Clarity comments on Genosets - Less Wrong
You are viewing a comment permalink. View the original post to see all comments and the full post content.
You are viewing a comment permalink. View the original post to see all comments and the full post content.
Comments (7)
Another genomics PhD here. It's a complex topic. We know that combinatorial effects (epistasis in genetics lingo) matter, from population genetics studies in model organisms. This is despite the fact that simple linear models perform well in the human population - provided they are against some reasonably constant genetic background, low allele frequencies mean that the combinatorial effects are well captured by linear ones.
The problem is that even if you only care about pairwise combinations, there are far too many of them, given a uniform prior. Even if we sequence everyone on earth we wouldn't have anywhere near enough info, sequencing additional individuals has diminishing returns because there's only so much genetic variation in the human population (and ~23000^2 possible pairwise combinations).

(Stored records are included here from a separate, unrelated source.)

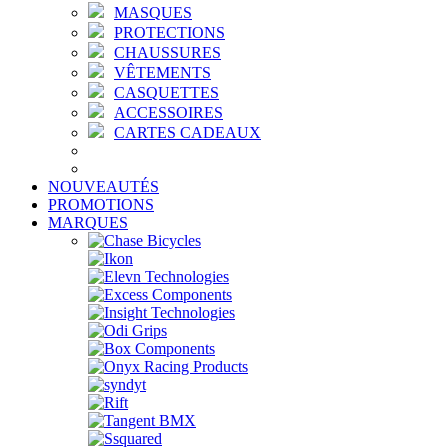
MASQUES
PROTECTIONS
CHAUSSURES
VÊTEMENTS
CASQUETTES
ACCESSOIRES
CARTES CADEAUX
NOUVEAUTÉS
PROMOTIONS
MARQUES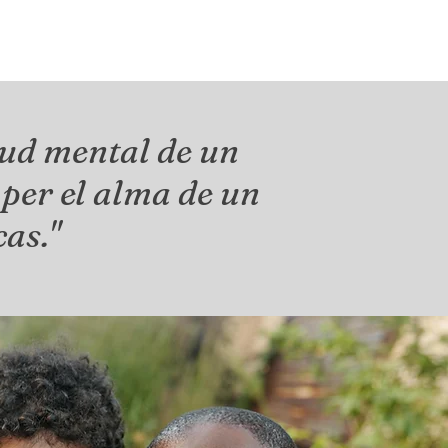
alud mental de un
per el alma de un
as."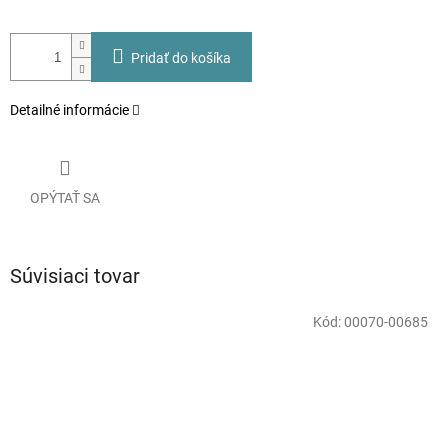
Pridať do košíka
Detailné informácie
OPÝTAŤ SA
Súvisiaci tovar
Kód:
00070-00685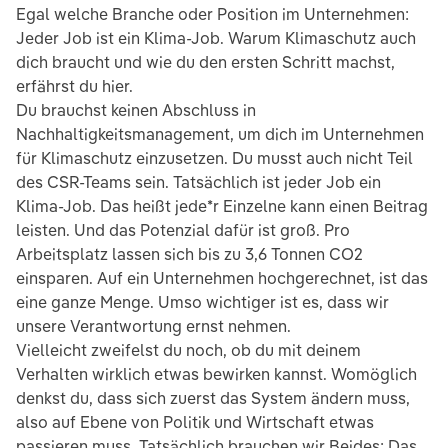
Egal welche Branche oder Position im Unternehmen:
Jeder Job ist ein Klima-Job. Warum Klimaschutz auch
dich braucht und wie du den ersten Schritt machst,
erfährst du hier.
Du brauchst keinen Abschluss in
Nachhaltigkeitsmanagement, um dich im Unternehmen
für Klimaschutz einzusetzen. Du musst auch nicht Teil
des CSR-Teams sein. Tatsächlich ist jeder Job ein
Klima-Job. Das heißt jede*r Einzelne kann einen Beitrag
leisten. Und das Potenzial dafür ist groß. Pro
Arbeitsplatz lassen sich bis zu 3,6 Tonnen CO2
einsparen. Auf ein Unternehmen hochgerechnet, ist das
eine ganze Menge. Umso wichtiger ist es, dass wir
unsere Verantwortung ernst nehmen.
Vielleicht zweifelst du noch, ob du mit deinem
Verhalten wirklich etwas bewirken kannst. Womöglich
denkst du, dass sich zuerst das System ändern muss,
also auf Ebene von Politik und Wirtschaft etwas
passieren muss. Tatsächlich brauchen wir Beides: Das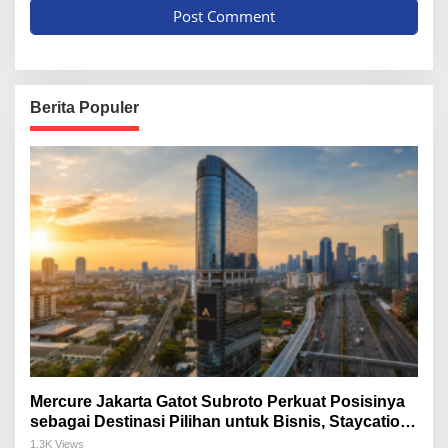
Berita Populer
Mercure Jakarta Gatot Subroto Perkuat Posisinya
sebagai Destinasi Pilihan untuk Bisnis, Staycation,
Meeting, dan Kuliner di Jakarta Selatan
1.3K Views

What we need are good priors over combinations of mutations. To do that we'll need detailed info about which genes function together to produce which phenotypes. Such models exist already and are seeing moderate success, but we need new ideas and more data than any one startup could provide. Which is exactly what molecular biologists are working on.
OP here. Having learned more statistics since I last posted - I reckon it could be as simple as exploring various interactions (effect modifications) in the data with respect to additional SNP's. The issue would be that interactions require greater sample sizes to avoid spurious results and most genetics research has woefully low sample sizes which would only be harder to overcome when inching towards more personalised medicine based on individual genomes.
Yes that's the case. To get enough data we probably need lots of in vitro experiments. Remember that data is not equal to information - even really big sample sizes wouldn't be enough to resolve the combinatoric explosion. What I mean in that comment up there (I posted it before it was finished, I think) is that there are ~23k genes in the genome, so even under the absurdly simple assumption that there's only one mutation possible per gene, you have half a billion possible combinations of gene breakages, which you will never ever be able to get enough of a sample size to look at blindly.